Government Reports on Aging, Inequality Tell Us What We Already Know
A report by the Government Accountability Office (GAO), commissioned by Senator Bernie Sanders, is as disheartening as it is unsurprising: Aging and retirement are much harder on the poor and the vanishing middle class than on the rich. Even Social Security, because of its structure, contributes to income and wealth inequality among seniors. Another report, this one released by the Census Bureau on Tuesday, reiterates the importance of Social Security in combating poverty, particularly among the elderly. On the heels of these reports, Senator Elizabeth Warren has unveiled her plans to make Social Security more equitable, both by increasing payments and by raising revenue through the closure of a tax loophole used by none other than VP Joe Biden.
The GAO study followed a cohort of Americans who were middle-aged (defined as between 51 and 61 years old) in 1992 through to old age in 2014. The results are clear, disturbing, and completely expected. The bottom four quintiles’ income remains relatively stable and closely distributed over the two decades studied. The top quintile, however, already made five times more than the next-highest-earning fifth at the beginning of the surveyed period—$250,000 a year as opposed to a little over $50,000. Because higher-earning individuals tend to hold more and better income-bearing investments—stocks, pension funds, and real estate—wealth inequality is even more prominent than income inequality among the elderly, with the end of working life at retirement doing nothing to reduce the disparity between the richest fifth and everyone else.
Inequalities in both life and death stand front and center in the GAO report, for while an estimated three-quarters of participants in the top quintile by income had survived to 2014, only an estimated half of those in the bottom quintile had. The GAO identified low income and low levels of education attainment as correlating to, but not causing, lower longevity. To an actuary or a medical examiner, poverty is a catchall term for a number of discrete but interrelated stressors that unfold over the course of a lifetime due to low income: reduced access to health care, lower-quality nutrition, lower-quality housing, increased exposure to toxic hazards in the environment, and many more.
It is significant to note, as the GAO report goes out of its way to do, that not all persons living in poverty will die early. Overall, the GAO report finds, Americans tend to be living into their seventies and even early eighties. This includes people in the lower-earning quintiles. Overall, people who earn less and have less wealth tend to rely more on Social Security and other programs in retirement. Social Security is crucial to fighting poverty; according to the Census Bureau, Social Security moved the most people out of poverty of all government assistance programs, raising an estimated 27.3 million individuals above the poverty line. By contrast, refundable tax credits only lifted 7.9 million out of poverty.
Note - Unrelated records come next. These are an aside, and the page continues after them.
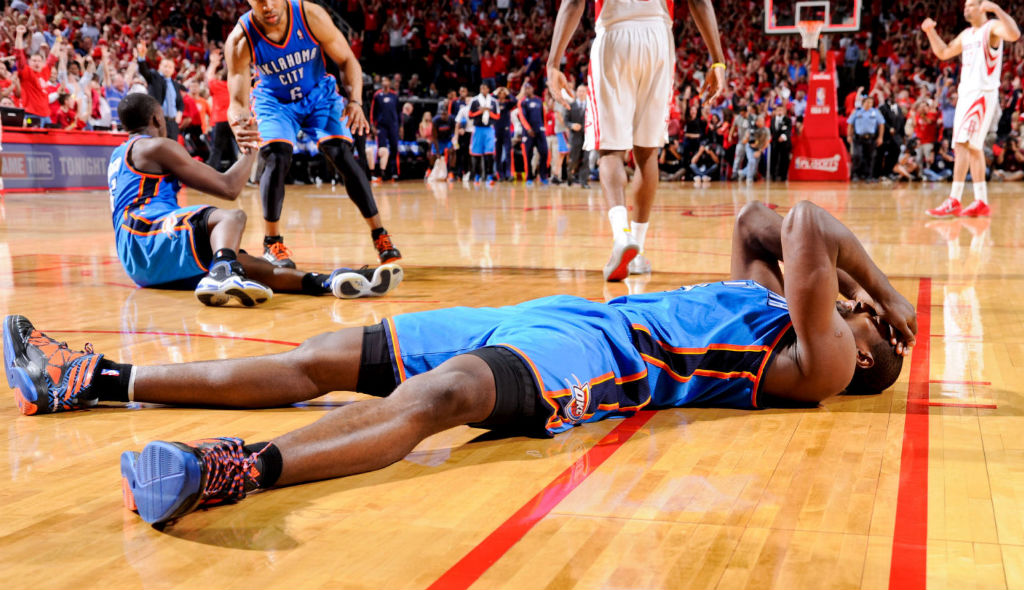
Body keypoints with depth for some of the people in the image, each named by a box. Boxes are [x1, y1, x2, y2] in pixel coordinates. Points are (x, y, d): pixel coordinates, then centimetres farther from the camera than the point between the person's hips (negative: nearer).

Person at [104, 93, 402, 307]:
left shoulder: (119, 154, 28)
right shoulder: (158, 146, 1)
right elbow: (229, 188, -3)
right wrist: (251, 150, 13)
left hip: (138, 264, 8)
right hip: (147, 237, -8)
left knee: (246, 264, -5)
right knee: (230, 217, -25)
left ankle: (326, 282, -27)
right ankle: (223, 274, -58)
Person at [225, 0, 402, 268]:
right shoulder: (239, 41, -28)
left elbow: (347, 60, -16)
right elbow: (238, 100, -30)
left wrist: (355, 101, -32)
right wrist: (239, 124, -54)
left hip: (320, 95, 0)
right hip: (274, 101, 0)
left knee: (343, 156, -13)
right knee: (276, 159, -21)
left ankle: (380, 237, -4)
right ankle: (272, 244, -6)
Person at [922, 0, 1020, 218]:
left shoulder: (992, 27, -6)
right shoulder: (966, 34, 19)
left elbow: (1014, 34, -26)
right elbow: (943, 53, 28)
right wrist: (930, 32, 15)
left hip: (983, 93, -9)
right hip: (966, 93, 9)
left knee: (962, 143, -17)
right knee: (973, 147, 9)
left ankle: (954, 201, -21)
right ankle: (981, 202, 13)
The role of Social Security in securing seniors’ lives is especially pronounced; taking into account supplemental poverty measures (SPM), based on data about reliance on government assistance, a higher percentage of seniors are living in poverty than the official, population-wide rate of 11.8 percent.
Social Security, while crucial to fighting poverty, is exacerbating inequality. Because lower-income individuals pay in less over the course of their lives, they receive back less than higher-earning individuals, who in turn less need the higher payments they receive. Moreover, the tax cap at $132,900 ensures the very wealthiest pay tax on very little of their annual income. Combined with breaks like the “Gingrich-Edwards” loophole, where wealthy individuals can set up corporate structures that shield their earnings from payroll taxes, those who can afford accounting sleights of hand further avoid paying into the system. Strikingly, and perhaps damagingly, this includes former Vice President Joe Biden.
The universality of Social Security is what makes it the most popular government assistance program. With everyone, even the wealthy and politically influential, receiving payments, no one is eager to dismantle or defund the program, as has been the case with SNAP. In increasing benefits across the board, while giving special consideration to lower-income individuals and caretakers, Warren’s plan has the potential to be politically successful as well as effective.
After all, the numbers are clear, and the research is overwhelming, represented by two new reports this week alone: Social Security works, but more can be done.